### ASSIGNED TASK
Please reproduce all of the data exactly as it appears, but skip the pictures.

### EXCERPTED RECORDS
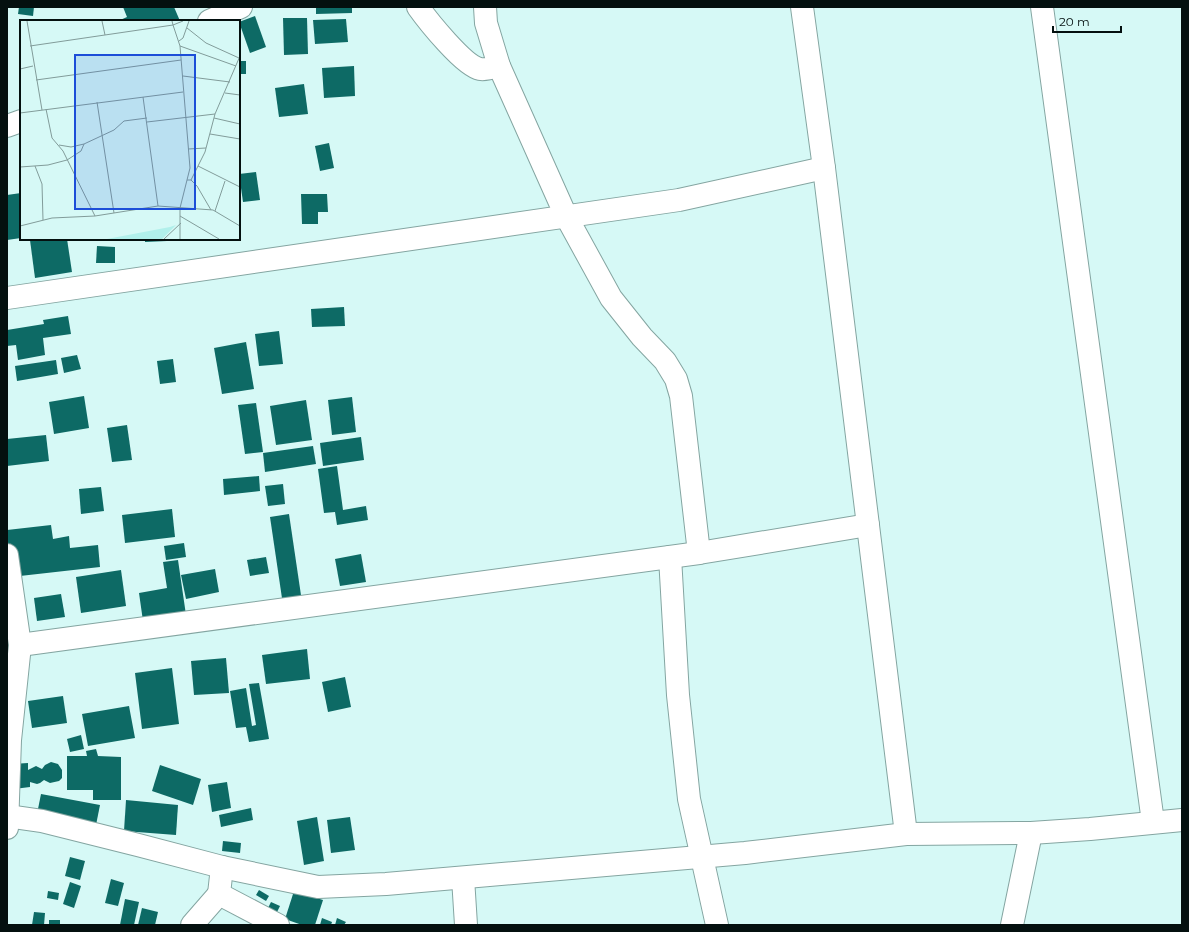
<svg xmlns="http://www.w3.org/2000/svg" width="1189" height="932" viewBox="0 0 1189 932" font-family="Montserrat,sans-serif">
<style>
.building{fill:#0d6a65}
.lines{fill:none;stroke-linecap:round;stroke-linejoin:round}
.minor-casing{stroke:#84a5a1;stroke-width:24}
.minor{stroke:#fff;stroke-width:22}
.inset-road{fill:none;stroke:#829c9a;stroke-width:1}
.view{fill:#1d4ed8;fill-opacity:0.15;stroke:#1d4ed8;stroke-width:2}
.inset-edge{fill:none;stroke:#04100f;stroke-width:2}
</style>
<rect width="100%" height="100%" fill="#d6f9f6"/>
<g class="building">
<path d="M19,7H34L33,16L18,14Z"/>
<path d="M123,7H174L180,21H118L127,17Z"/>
<path d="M316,7H352V13L316,14Z"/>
<path d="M255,16L266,47L250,53L239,22Z"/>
<path d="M283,18H307L308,54L284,55Z"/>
<path d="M346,19L348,42L315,44L313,20Z"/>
<rect x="239" y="61" width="7" height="13"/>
<path d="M354,66L355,96L324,98L322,68Z"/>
<path d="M304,84L308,114L279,117L275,88Z"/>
<path d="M329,143L334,168L320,171L315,146Z"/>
<path d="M256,172L260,200L243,202L239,174Z"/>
<path d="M21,193V238L7,240V195Z"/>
<path d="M301,194H327L328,212H318V224H302Z"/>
<path d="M34,239H67L72,272L35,278L30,240Z"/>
<path d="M145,239H167V241L145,242Z"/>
<path d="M97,246L115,247V263H96Z"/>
<path d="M344,307L345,326L312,327L311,309Z"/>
<path d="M68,316L71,334L43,338L45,355L18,360L16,345L7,346V330L44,324L43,320Z"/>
<path d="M279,331L283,364L259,366L255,334Z"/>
<path d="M246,342L254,389L222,394L214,348Z"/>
<path d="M77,355L81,369L64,373L61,358Z"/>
<path d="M173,359L176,382L160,384L157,361Z"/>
<path d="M56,360L58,374L17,381L15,366Z"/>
<path d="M84,396L89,428L54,434L49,402Z"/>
<path d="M352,397L356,432L332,435L328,400Z"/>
<path d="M306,400L312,440L276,445L270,406Z"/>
<path d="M256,403L263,452L245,454L238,405Z"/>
<path d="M127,425L132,460L112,462L107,428Z"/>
<path d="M46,435L49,461L7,466V439Z"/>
<path d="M361,437L364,460L323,466L320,443Z"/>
<path d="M313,446L316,464L265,472L263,453Z"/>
<path d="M337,466L343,510L366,506L368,520L337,525L335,512L324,513L318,469Z"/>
<path d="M259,476L260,491L224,495L223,479Z"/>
<path d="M283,484L285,504L268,506L265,486Z"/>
<path d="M101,487L104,511L81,514L79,489Z"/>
<path d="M172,509L175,537L125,543L122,515Z"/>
<path d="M289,514L302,602L283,605L270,517Z"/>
<path d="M51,525L53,539L69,536L70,548L98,545L100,567L11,577L7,530Z"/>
<path d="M184,543L186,557L166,560L164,546Z"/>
<path d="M361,554L366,582L340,586L335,559Z"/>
<path d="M266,557L269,573L250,576L247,560Z"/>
<path d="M178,560L186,615L143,621L139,593L167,588L163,562Z"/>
<path d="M215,569L219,592L186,599L181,575Z"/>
<path d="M121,570L126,606L81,613L76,577Z"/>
<path d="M61,594L65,617L37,621L34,598Z"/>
<path d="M307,649L310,679L266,684L262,655Z"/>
<path d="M226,658L229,693L194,695L191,661Z"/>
<path d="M172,668L179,724L142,729L135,673Z"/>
<path d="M345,677L351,707L328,712L322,682Z"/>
<path d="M259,683L269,739L249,742L246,727L236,728L230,691L246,688L252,726L256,725L249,684Z"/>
<path d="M63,696L67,723L32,728L28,701Z"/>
<path d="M129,706L135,738L88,746L82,714Z"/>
<path d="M81,735L84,749L70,752L67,739Z"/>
<path d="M96,749L98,756L121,757V800H93V790H67V756H87L86,751Z"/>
<path d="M51,762L58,764L62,770V778L59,781L50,783L44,780L40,783L37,784L30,782V787L14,789L12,764L28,763V770L36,766L42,769L45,765Z"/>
<path d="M160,765L201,779L193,805L152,791Z"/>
<path d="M227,782L231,808L212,812L208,785Z"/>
<path d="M41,794L100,805L96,825L37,814Z"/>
<path d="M126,800L178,805L176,835L124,831Z"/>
<path d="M251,808L253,820L221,827L219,815Z"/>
<path d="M317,817L324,861L304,865L297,821Z"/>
<path d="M350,817L355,850L331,853L327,820Z"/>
<path d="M223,841L241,843L240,853L222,851Z"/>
<path d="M70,857L85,861L80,880L65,876Z"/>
<path d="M111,879L124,883L118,906L105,903Z"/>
<path d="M70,882L81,886L74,908L63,904Z"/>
<path d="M259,890L269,896L266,901L256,895Z"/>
<path d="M48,891L59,893L58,900L47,898Z"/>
<path d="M294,891L323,900L315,925H302L285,919Z"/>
<path d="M125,899L139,902L134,925H120Z"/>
<path d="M271,902L280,906L275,916L266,912Z"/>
<path d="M142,908L158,912L155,925H138Z"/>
<path d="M34,912L45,913L44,925H32Z"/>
<path d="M322,918L332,922L331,925H320Z"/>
<path d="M337,918L346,922L344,925H335Z"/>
<rect x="49" y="920" width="11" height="5"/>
</g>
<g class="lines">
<defs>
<g id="minor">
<path d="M418,7C428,21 464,66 480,69C486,70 492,68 499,66"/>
<path d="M485,7L486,23L499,66L566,216L611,298L642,337L665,361L676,379L681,396L699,553"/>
<path d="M802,7L824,168L906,834"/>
<path d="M1042,7L1153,822"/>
<path d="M209,21L241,7"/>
<path d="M7,126L21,121"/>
<path d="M7,298L679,200L824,168"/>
<path d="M7,555L20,645L10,740L7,828"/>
<path d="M670,557L678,695L689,799L717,925"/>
<path d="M20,645L699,553L868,525"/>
<path d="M7,816L42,821L138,845L222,867L318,887L386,884L745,853L906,834L1031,833L1090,829L1182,820"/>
<path d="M222,867L219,894L278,925"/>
<path d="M463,878L466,925"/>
<path d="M192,925L219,894"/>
<path d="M1012,925L1031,833"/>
</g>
</defs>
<use href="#minor" class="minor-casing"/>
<use href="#minor" class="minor"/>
</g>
<g transform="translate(20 20)">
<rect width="220" height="220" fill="#d6f9f6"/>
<path d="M156,205L142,219H87L150,207Z" fill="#b1f0eb"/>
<path class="inset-road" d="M7,1L22,90M82,1L85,15M152,1L153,5L163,1M167,8L186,23L219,38M159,21L163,18L169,1M10,26L153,5L160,26L170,148L160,188V219M160,26L216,46M0,49L13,46M163,56L210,62M16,60L161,40M205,73L220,75M123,77L138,186M77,82L94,193M26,89L32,118L43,131L75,196M0,93L163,72M194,98L220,104M127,102L195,94M190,114L220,119M39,125L51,127L64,124L94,110L104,101L127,98M168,129L186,128M15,146L22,164L23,200M178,146L220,167M0,147L28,145L47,140L61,131L64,124M167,160H171L185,132L195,94L220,36M171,160L177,166L191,190M195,191L205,161M160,196L199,219M0,206L32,198L75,196L138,186L193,190L220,206M144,219L161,203"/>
<path class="view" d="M55,35H175V189H55Z"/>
<rect width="220" height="220" class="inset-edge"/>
</g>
<rect width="1189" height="932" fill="none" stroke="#04100f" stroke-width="16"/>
<path d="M1053 26v6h68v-6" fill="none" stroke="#04100f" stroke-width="2"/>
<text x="1059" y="26" font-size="12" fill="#04100f" stroke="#d6f9f6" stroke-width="3" paint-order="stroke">20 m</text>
</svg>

### TASK RESULT
<svg xmlns="http://www.w3.org/2000/svg" width="1189" height="932" viewBox="0 0 1189 932" font-family="Montserrat,sans-serif">
<style>
.building{fill:#0d6a65}
.lines{fill:none;stroke-linecap:round;stroke-linejoin:round}
.minor-casing{stroke:#84a5a1;stroke-width:24}
.minor{stroke:#fff;stroke-width:22}
.inset-road{fill:none;stroke:#829c9a;stroke-width:1}
.view{fill:#1d4ed8;fill-opacity:0.15;stroke:#1d4ed8;stroke-width:2}
.inset-edge{fill:none;stroke:#04100f;stroke-width:2}
</style>
<rect width="100%" height="100%" fill="#d6f9f6"/>
<g class="building">
<path d="M19,7H34L33,16L18,14Z"/>
<path d="M123,7H174L180,21H118L127,17Z"/>
<path d="M316,7H352V13L316,14Z"/>
<path d="M255,16L266,47L250,53L239,22Z"/>
<path d="M283,18H307L308,54L284,55Z"/>
<path d="M346,19L348,42L315,44L313,20Z"/>
<rect x="239" y="61" width="7" height="13"/>
<path d="M354,66L355,96L324,98L322,68Z"/>
<path d="M304,84L308,114L279,117L275,88Z"/>
<path d="M329,143L334,168L320,171L315,146Z"/>
<path d="M256,172L260,200L243,202L239,174Z"/>
<path d="M21,193V238L7,240V195Z"/>
<path d="M301,194H327L328,212H318V224H302Z"/>
<path d="M34,239H67L72,272L35,278L30,240Z"/>
<path d="M145,239H167V241L145,242Z"/>
<path d="M97,246L115,247V263H96Z"/>
<path d="M344,307L345,326L312,327L311,309Z"/>
<path d="M68,316L71,334L43,338L45,355L18,360L16,345L7,346V330L44,324L43,320Z"/>
<path d="M279,331L283,364L259,366L255,334Z"/>
<path d="M246,342L254,389L222,394L214,348Z"/>
<path d="M77,355L81,369L64,373L61,358Z"/>
<path d="M173,359L176,382L160,384L157,361Z"/>
<path d="M56,360L58,374L17,381L15,366Z"/>
<path d="M84,396L89,428L54,434L49,402Z"/>
<path d="M352,397L356,432L332,435L328,400Z"/>
<path d="M306,400L312,440L276,445L270,406Z"/>
<path d="M256,403L263,452L245,454L238,405Z"/>
<path d="M127,425L132,460L112,462L107,428Z"/>
<path d="M46,435L49,461L7,466V439Z"/>
<path d="M361,437L364,460L323,466L320,443Z"/>
<path d="M313,446L316,464L265,472L263,453Z"/>
<path d="M337,466L343,510L366,506L368,520L337,525L335,512L324,513L318,469Z"/>
<path d="M259,476L260,491L224,495L223,479Z"/>
<path d="M283,484L285,504L268,506L265,486Z"/>
<path d="M101,487L104,511L81,514L79,489Z"/>
<path d="M172,509L175,537L125,543L122,515Z"/>
<path d="M289,514L302,602L283,605L270,517Z"/>
<path d="M51,525L53,539L69,536L70,548L98,545L100,567L11,577L7,530Z"/>
<path d="M184,543L186,557L166,560L164,546Z"/>
<path d="M361,554L366,582L340,586L335,559Z"/>
<path d="M266,557L269,573L250,576L247,560Z"/>
<path d="M178,560L186,615L143,621L139,593L167,588L163,562Z"/>
<path d="M215,569L219,592L186,599L181,575Z"/>
<path d="M121,570L126,606L81,613L76,577Z"/>
<path d="M61,594L65,617L37,621L34,598Z"/>
<path d="M307,649L310,679L266,684L262,655Z"/>
<path d="M226,658L229,693L194,695L191,661Z"/>
<path d="M172,668L179,724L142,729L135,673Z"/>
<path d="M345,677L351,707L328,712L322,682Z"/>
<path d="M259,683L269,739L249,742L246,727L236,728L230,691L246,688L252,726L256,725L249,684Z"/>
<path d="M63,696L67,723L32,728L28,701Z"/>
<path d="M129,706L135,738L88,746L82,714Z"/>
<path d="M81,735L84,749L70,752L67,739Z"/>
<path d="M96,749L98,756L121,757V800H93V790H67V756H87L86,751Z"/>
<path d="M51,762L58,764L62,770V778L59,781L50,783L44,780L40,783L37,784L30,782V787L14,789L12,764L28,763V770L36,766L42,769L45,765Z"/>
<path d="M160,765L201,779L193,805L152,791Z"/>
<path d="M227,782L231,808L212,812L208,785Z"/>
<path d="M41,794L100,805L96,825L37,814Z"/>
<path d="M126,800L178,805L176,835L124,831Z"/>
<path d="M251,808L253,820L221,827L219,815Z"/>
<path d="M317,817L324,861L304,865L297,821Z"/>
<path d="M350,817L355,850L331,853L327,820Z"/>
<path d="M223,841L241,843L240,853L222,851Z"/>
<path d="M70,857L85,861L80,880L65,876Z"/>
<path d="M111,879L124,883L118,906L105,903Z"/>
<path d="M70,882L81,886L74,908L63,904Z"/>
<path d="M259,890L269,896L266,901L256,895Z"/>
<path d="M48,891L59,893L58,900L47,898Z"/>
<path d="M294,891L323,900L315,925H302L285,919Z"/>
<path d="M125,899L139,902L134,925H120Z"/>
<path d="M271,902L280,906L275,916L266,912Z"/>
<path d="M142,908L158,912L155,925H138Z"/>
<path d="M34,912L45,913L44,925H32Z"/>
<path d="M322,918L332,922L331,925H320Z"/>
<path d="M337,918L346,922L344,925H335Z"/>
<rect x="49" y="920" width="11" height="5"/>
</g>
<g class="lines">
<defs>
<g id="minor">
<path d="M418,7C428,21 464,66 480,69C486,70 492,68 499,66"/>
<path d="M485,7L486,23L499,66L566,216L611,298L642,337L665,361L676,379L681,396L699,553"/>
<path d="M802,7L824,168L906,834"/>
<path d="M1042,7L1153,822"/>
<path d="M209,21L241,7"/>
<path d="M7,126L21,121"/>
<path d="M7,298L679,200L824,168"/>
<path d="M7,555L20,645L10,740L7,828"/>
<path d="M670,557L678,695L689,799L717,925"/>
<path d="M20,645L699,553L868,525"/>
<path d="M7,816L42,821L138,845L222,867L318,887L386,884L745,853L906,834L1031,833L1090,829L1182,820"/>
<path d="M222,867L219,894L278,925"/>
<path d="M463,878L466,925"/>
<path d="M192,925L219,894"/>
<path d="M1012,925L1031,833"/>
</g>
</defs>
<use href="#minor" class="minor-casing"/>
<use href="#minor" class="minor"/>
</g>
<g transform="translate(20 20)">
<rect width="220" height="220" fill="#d6f9f6"/>
<path d="M156,205L142,219H87L150,207Z" fill="#b1f0eb"/>
<path class="inset-road" d="M7,1L22,90M82,1L85,15M152,1L153,5L163,1M167,8L186,23L219,38M159,21L163,18L169,1M10,26L153,5L160,26L170,148L160,188V219M160,26L216,46M0,49L13,46M163,56L210,62M16,60L161,40M205,73L220,75M123,77L138,186M77,82L94,193M26,89L32,118L43,131L75,196M0,93L163,72M194,98L220,104M127,102L195,94M190,114L220,119M39,125L51,127L64,124L94,110L104,101L127,98M168,129L186,128M15,146L22,164L23,200M178,146L220,167M0,147L28,145L47,140L61,131L64,124M167,160H171L185,132L195,94L220,36M171,160L177,166L191,190M195,191L205,161M160,196L199,219M0,206L32,198L75,196L138,186L193,190L220,206M144,219L161,203"/>
<path class="view" d="M55,35H175V189H55Z"/>
<rect width="220" height="220" class="inset-edge"/>
</g>
<rect width="1189" height="932" fill="none" stroke="#04100f" stroke-width="16"/>
<path d="M1053 26v6h68v-6" fill="none" stroke="#04100f" stroke-width="2"/>
<text x="1059" y="26" font-size="12" fill="#04100f" stroke="#d6f9f6" stroke-width="3" paint-order="stroke">20 m</text>
</svg>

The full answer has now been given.